In terms of practical support, I owe a great deal to the following institutions and individuals: Dr. Roy Fluhrer at the Fine Arts Center for fiscal support and public exclamations of triumph; the Metropolitan Arts Council of Greenville, South Carolina for sending me to read; Vermont Studio Center for giving me a room to write in and a river to write beside. I am deeply indebted to the readers through whom this book passed on its way to completion: John Pursley III, Melinda Zeder, Suzan Zeder, Claire Bateman, Mike Stutzman, Carl Petersen, Hilary Plum—thank you for getting past page fifty, and for your belief in what you found there. Thank you as well to the fellow authors at FC2 who have read with me over the past few years and welcomed me again into their company with this novel: Lance Olsen, Jeffrey DeShell, Noy Holland, Michael Mejia, Matt Roberson, Joanna Ruocco, Elisabeth Sheffield, Susan Steinberg, Michael Martone, Jessica Lee Richardson, Hilary Plum. And to Dan Waterman, Lou Robinson, and all the staff at the University of Alabama Press: many, many thanks for making the idea a thing.

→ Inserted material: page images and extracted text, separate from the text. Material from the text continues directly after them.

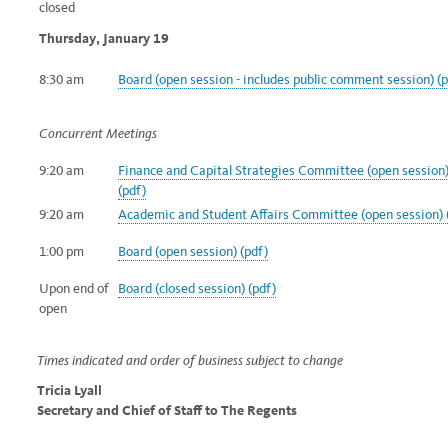
closed
Thursday, January 19
8:30 am
Board (open session - includes public comment
session) (
Concurrent Meetings
9:20 am
Finance and Capital Strategies Committee (open session
(pdf)
9:20 am
Academic and Student Affairs Committee (open session) 
1:00 pm
Board (open session) (pdf)
Upon end of
Board (closed session) (pdf)
open
Times indicated and order of business subject to change
Tricia Lyall
Secretary and Chief of Staff to The Regents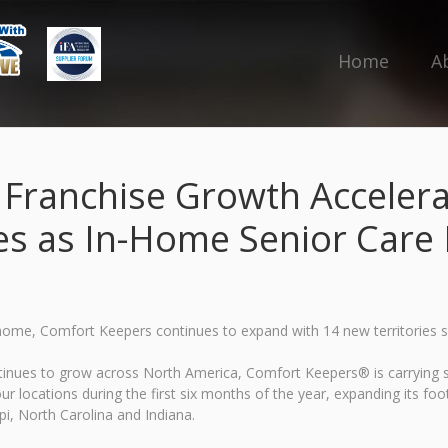
Home
A
ranchise Growth Accelera
es as In-Home Senior Car
 home, Comfort Keepers continues to expand with 14 new territories 
ontinues to grow across North America, Comfort Keepers® is carrying
r locations during the first six months of the year, expanding its fo
i, North Carolina and Indiana.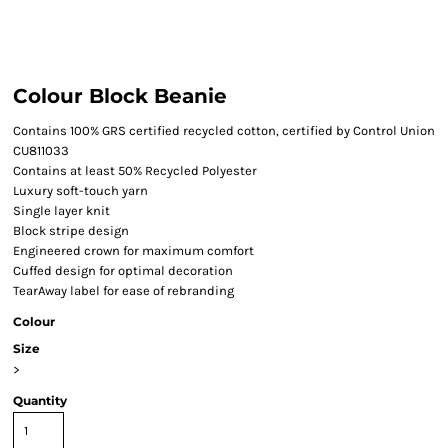
Colour Block Beanie
Contains 100% GRS certified recycled cotton, certified by Control Union
CU811033
Contains at least 50% Recycled Polyester
Luxury soft-touch yarn
Single layer knit
Block stripe design
Engineered crown for maximum comfort
Cuffed design for optimal decoration
TearAway label for ease of rebranding
Colour
Size
>
Quantity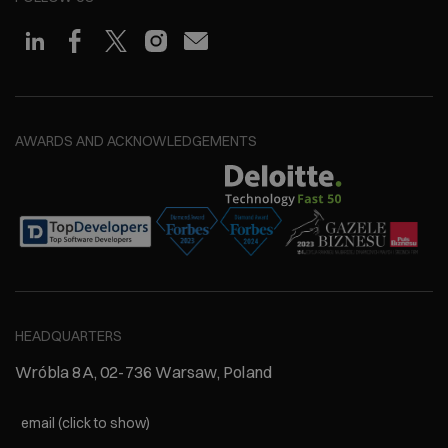
AWARDS AND ACKNOWLEDGEMENTS
HEADQUARTERS
Wróbla 8A, 02-736 Warsaw, Poland
email (click to show)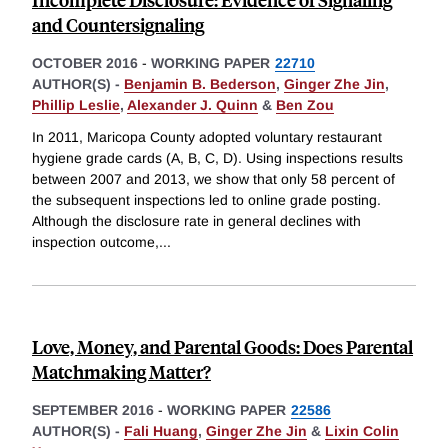
and Countersignaling
OCTOBER 2016
-
WORKING PAPER
22710
AUTHOR(S) -
Benjamin B. Bederson
,
Ginger Zhe Jin
,
Phillip Leslie
,
Alexander J. Quinn
&
Ben Zou
In 2011, Maricopa County adopted voluntary restaurant
hygiene grade cards (A, B, C, D). Using inspections results
between 2007 and 2013, we show that only 58 percent of
the subsequent inspections led to online grade posting.
Although the disclosure rate in general declines with
inspection outcome,
...
Love, Money, and Parental Goods: Does Parental
Matchmaking Matter?
SEPTEMBER 2016
-
WORKING PAPER
22586
AUTHOR(S) -
Fali Huang
,
Ginger Zhe Jin
&
Lixin Colin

Thank you to my mother and my father who, when I said I wanted to be a writer, said, “We know.” Thank you to my grandmothers who took me to see dragons and asked that, when I did write a novel, it have some cats in it. Thank you to my sister who listened to a lot of stories in the dark and never once pretended to fall asleep.
Helen and Louisa: you are right in the middle of everything, looking out.
John Pursley III: without you I would never have become a human girl, but would still be a bit of fluff, a lost left shoe, a thistle at the edge of the forest. All the good things in my life come from you.